The cast moves with pedestrian ease through each other, like people cycling on and off of a mildly congested subway platform. But the movement is not remotely easy — the dizzying turn sequences and glacial adagios require incredible control. While all the performers are phenomenal, none danced for Cunningham. We pay witness to these individuals from diverse backgrounds and training who confront the challenging movement from their unique physical understanding. Cunningham’s work celebrates the human form, and the unitards highlight the musculature of the bodies tackling these feats.
The work isn’t always serious. In a moment of Dada-esque silliness, a man appears at center stage wearing a distorted Christmas sweater with two sets of sleeves. They flop limply above his head until he knots them. Pam Tanowitz performs a solo of curvy elbow and shoulder gestures, which summons many of the artists to join her onstage in a rare unison. On the sideline at stage right, a rust-clad gentleman performs a goofy dance of wiggly isolations as an amusing counterpoint.
Following the Centennial Solos performance, former Cunningham dancers Crossman and Jamie Scott perform excerpts from Squaregame (1976), eyeSpace (2007), Signals (1970), and Nearly Ninety (2009), four duets spanning decades of Cunningham’s works. In between the duets, Kimberly Bartosik and Gus Solomons jr (also former Cunningham dancers) reflect on the works (they are eventually joined by Crossman and Scott).
Much of Cunningham’s creation process is cerebral and concept-driven. For example, Bartosik describes his use of computers to generate movement sequences.
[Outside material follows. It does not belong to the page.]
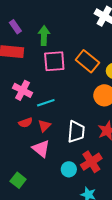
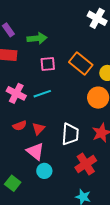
green arrow: (44, 36) -> (37, 38), turned 84
pink square: (54, 61) -> (48, 64), size x0.7
cyan line: (46, 103) -> (42, 94), moved
cyan circle: (69, 169) -> (44, 171), moved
For some critics, this can mean that the product, often non-presentational, feels emotionless or sterile.
However, the duets portion of this program showcases the special intimacy in Cunningham’s work. The duet was a form that Merce never tired of, and Crossman describes this intimacy as resulting from the shared vulnerability of the dancers as they confront a nearly impossible task. This bond between Scott and Crossman is revealed throughout, like when Scott balances on relevé and then dives her head and chest backward in an extraordinary leap of faith. Crossman catches her in a backbend as her lower body stays perfectly perched.
Timing is also instrumental to the duet work. In eyeSpace, the twosome moves through a series of quick gestures and direction changes. While their movements are never in unison, they are in rhythm with one another, creating a visually compelling effect.
Often, Cunningham dancers would not hear the score until the first performance of a piece. Thus, they had to focus on the rhythm of the choreography to stay in time with one another (frequently, they tuned out the music). It was important to Crossman to include live music as part of the evening, but the scores of these duet excerpts would have been too complicated to recreate at this show. Therefore, the musical accompaniment for this performance are new compositions performed by Pauline Kim Harris (violin) and Jesse Stiles (electronics, composer) — the layering of acoustic and electronic elements references the musical diversity of John Cage's scores.
Even after Cunningham’s death, the ever-curious legend continues to spark innovation. His works live on in bits and full pieces, culled, rearranged, and re-assembled so that nothing gets old or stale because it is continually reinvigorated.